_Consegna a_
Estrai dalle voci riportate più sotto il tratto che va dalla riga contenente "family: Cenangiaceae" fino alla fine delle voci, estremi inclusi, ricopiandolo tale e quale. Lascia fuori le immagini, per favore.
───── Documento
L’idea del disvelamento diventa qui «quella della sua indisvelabilità» (ivi, p. 584). Come scrive in Stanze (1977), la «quéte della critica non consiste nel ritrovare il proprio oggetto, ma nell’assicurare le condizioni della sua inaccessibilità» (Agamben 1977, p. XIII). Dare fuoco all’opera d’arte non significa quindi bruciare l’involucro per far emergere il contenuto (che non si sa come dovrebbe rimanere intatto) ma far brillare la loro indiscernibilità, l’indiscernibilità tra l’oggetto e il suo velo, ed esporre il segreto, e quindi la bellezza, nella sua massima intensità luminosa.

Di fronte a un tale evento ci si può accontentare dei resti di questo rogo misurandoli e analizzandoli quantitativamente come un chimico, oppure riconoscere, come scrive Agamben, che «il crollo ci riguarda e ci apostrofa, siamo anche noi soltanto una di quelle macerie. E dovremo imparare cautamente a usarle nel modo più giusto, senza farci notare» (Agamben 2020 p. 13). Fare uso delle macerie, abitare le rovine. Forse è questa una delle sfide dei nostri tempi. Guardando in faccia le fiamme del contemporaneo, è possibile scorgere il segreto che custodiscono, “quello della vita”. Come l’alchimista, il critico, che secondo i romantici era in tutto e per tutto un artista (Carchia 2000, p.30), ricerca la verità nella fiamma che arde “sui ceppi pesanti del passato e sulla cenere lieve del vissuto”.
──────────
───── Informazioni estratte
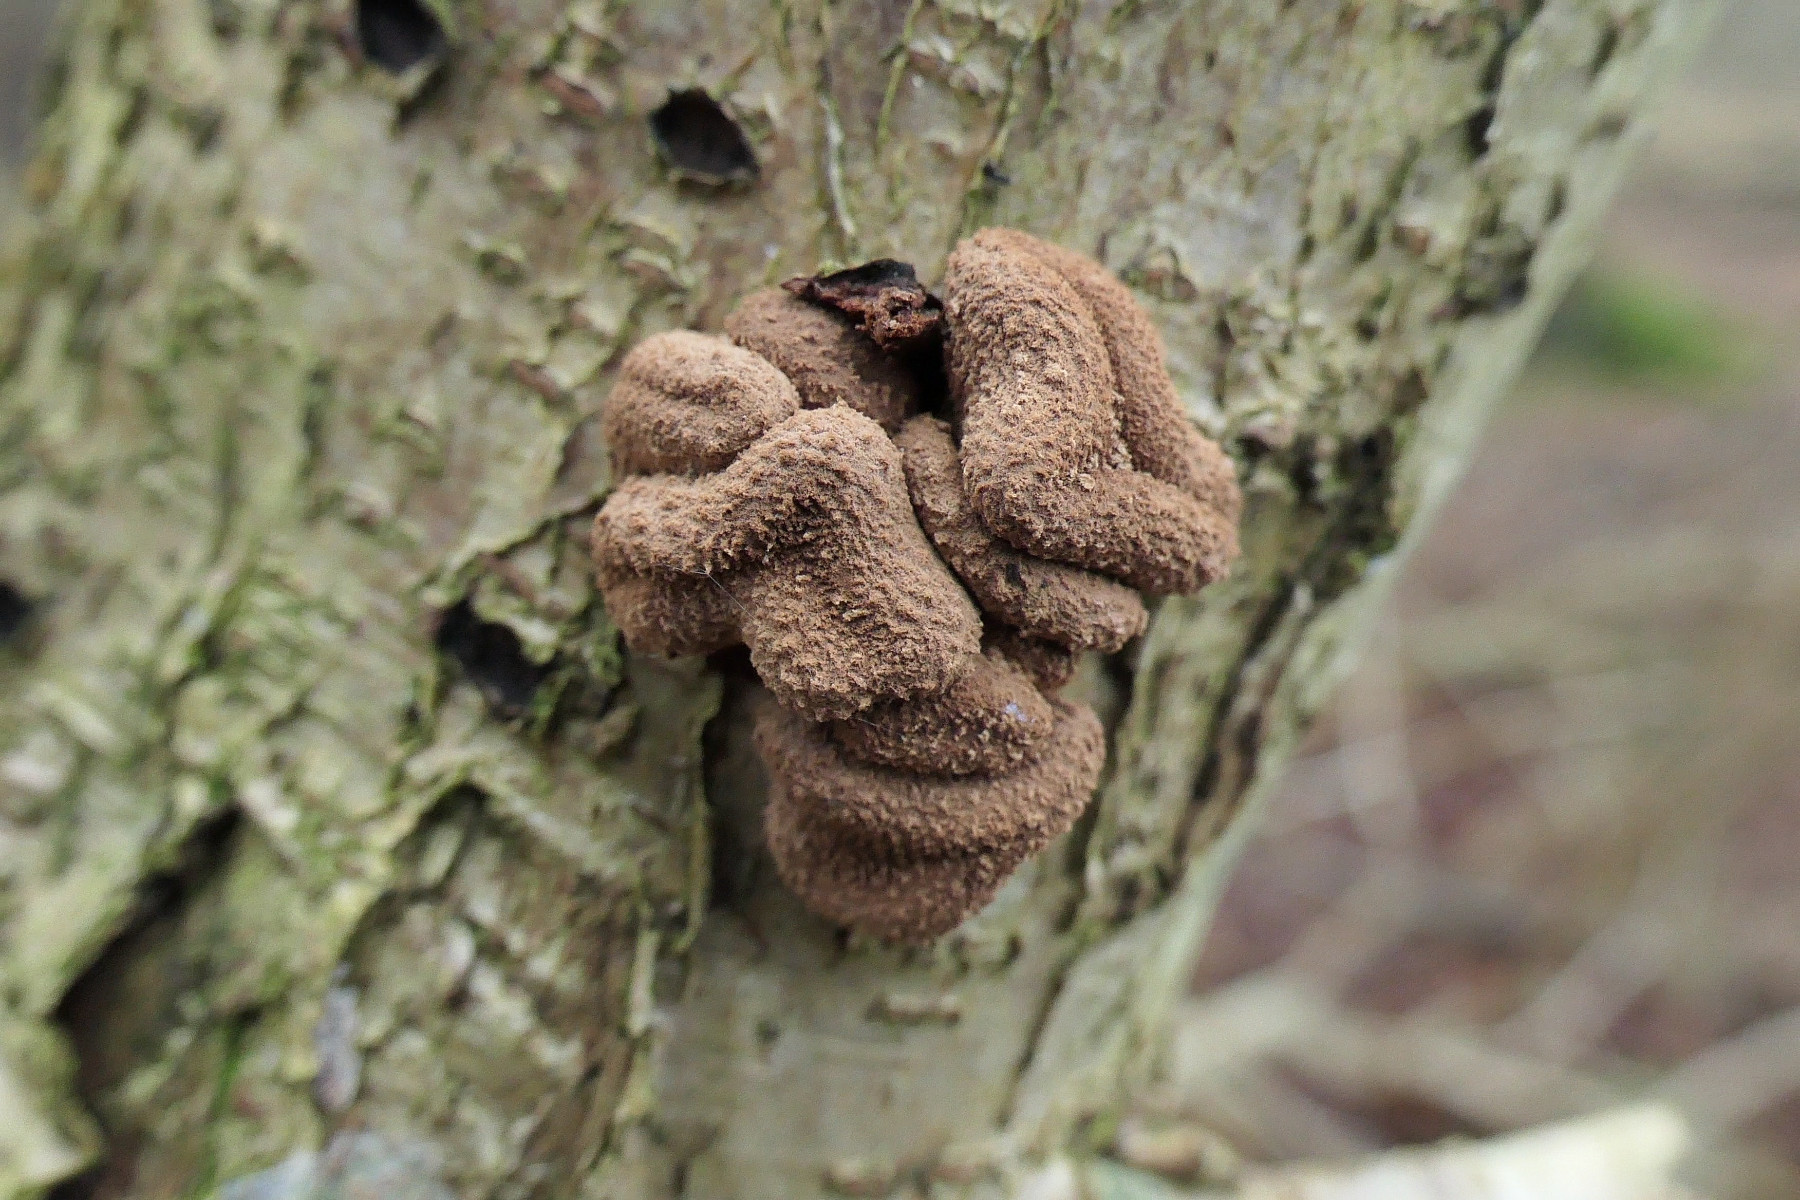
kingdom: Fungi
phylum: Ascomycota
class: Leotiomycetes
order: Helotiales
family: Cenangiaceae
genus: Encoelia
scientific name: Encoelia furfuracea
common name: hassel-læderskive
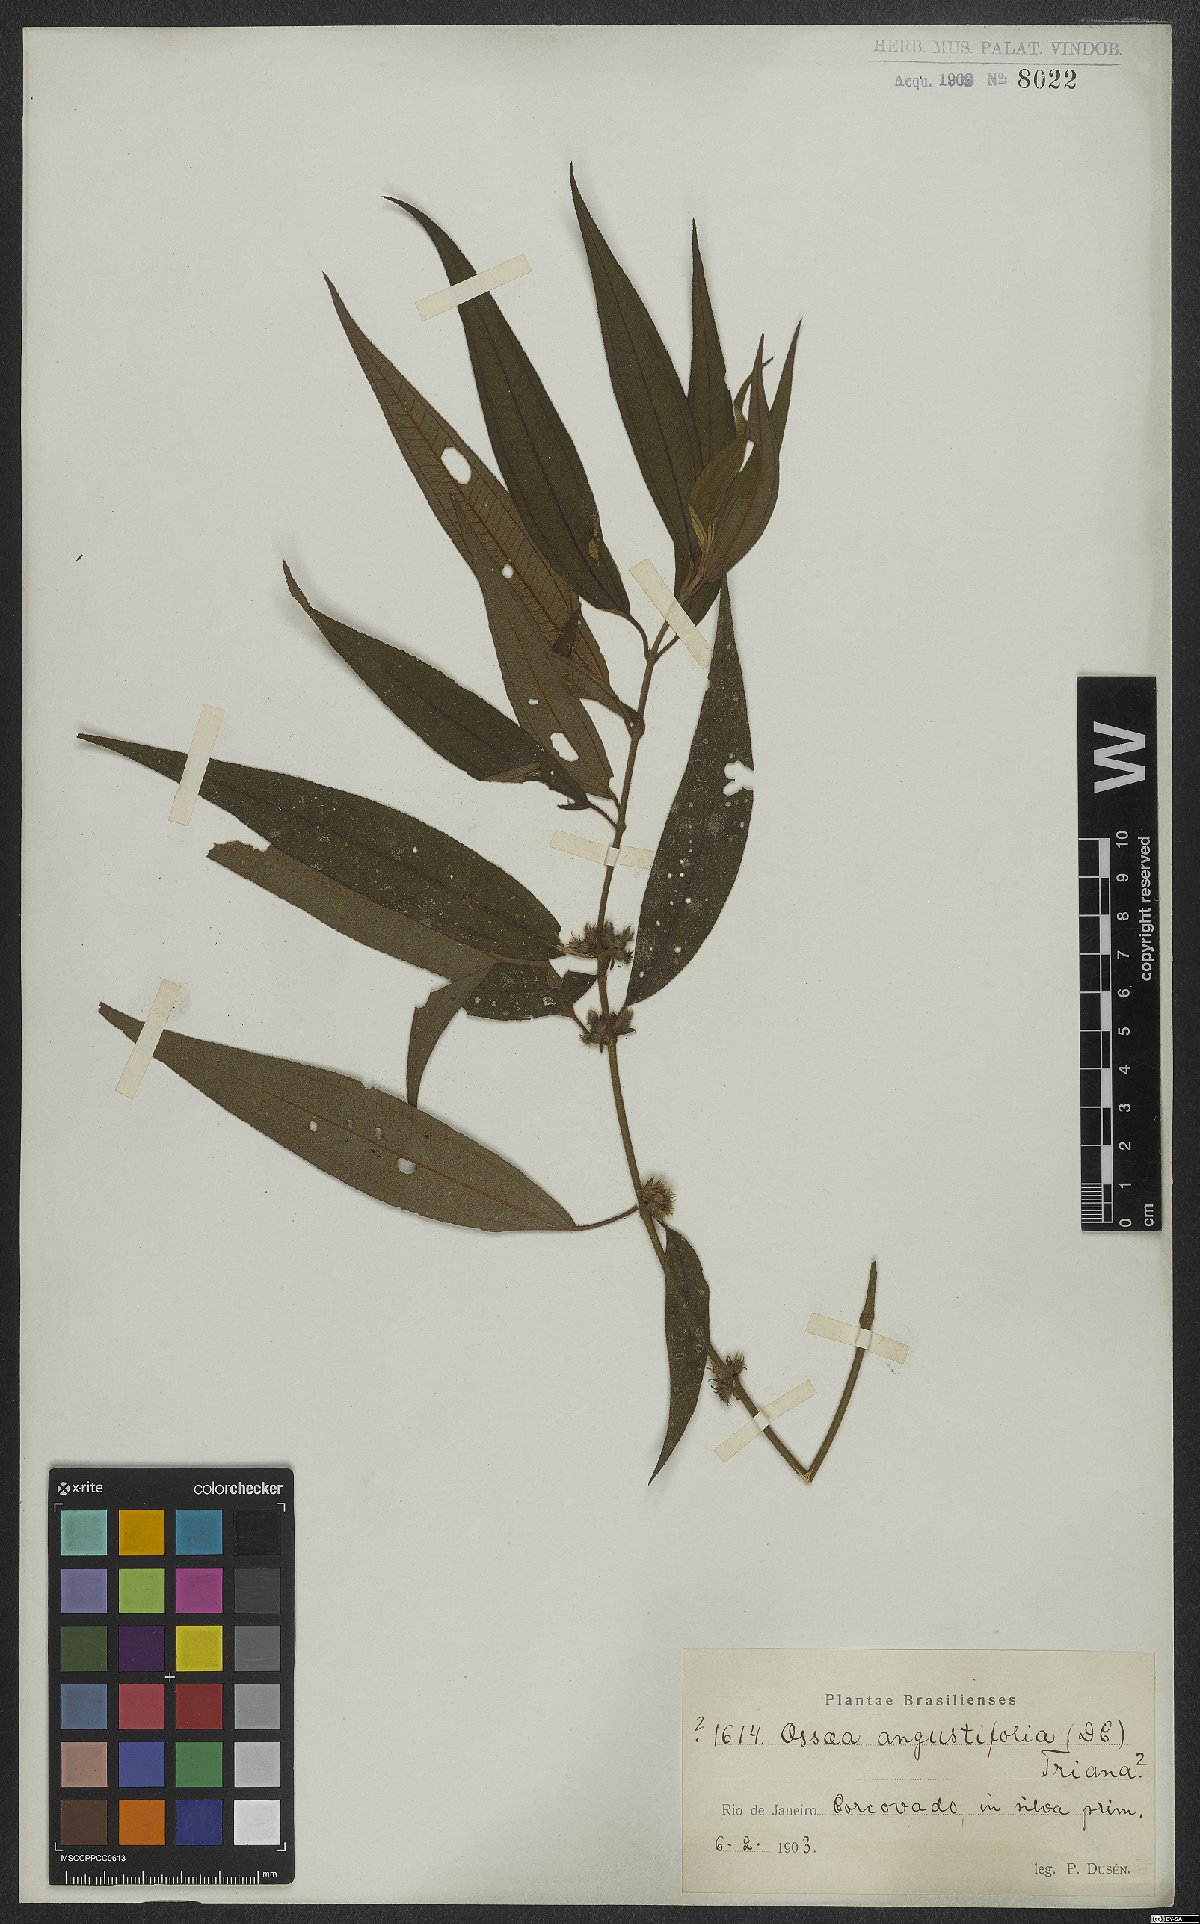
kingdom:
──────────
_Consegna b_
Copia parola per parola, dal brano sulla critica, il passo che va da "L’idea del disvelamento" fino a "massima intensità luminosa.", entrambi compresi.

_Soluzione completa a_
family: Cenangiaceae
genus: Encoelia
scientific name: Encoelia furfuracea
common name: hassel-læderskive
kingdom:

_Soluzione completa b_
L’idea del disvelamento diventa qui «quella della sua indisvelabilità» (ivi, p. 584). Come scrive in Stanze (1977), la «quéte della critica non consiste nel ritrovare il proprio oggetto, ma nell’assicurare le condizioni della sua inaccessibilità» (Agamben 1977, p. XIII). Dare fuoco all’opera d’arte non significa quindi bruciare l’involucro per far emergere il contenuto (che non si sa come dovrebbe rimanere intatto) ma far brillare la loro indiscernibilità, l’indiscernibilità tra l’oggetto e il suo velo, ed esporre il segreto, e quindi la bellezza, nella sua massima intensità luminosa.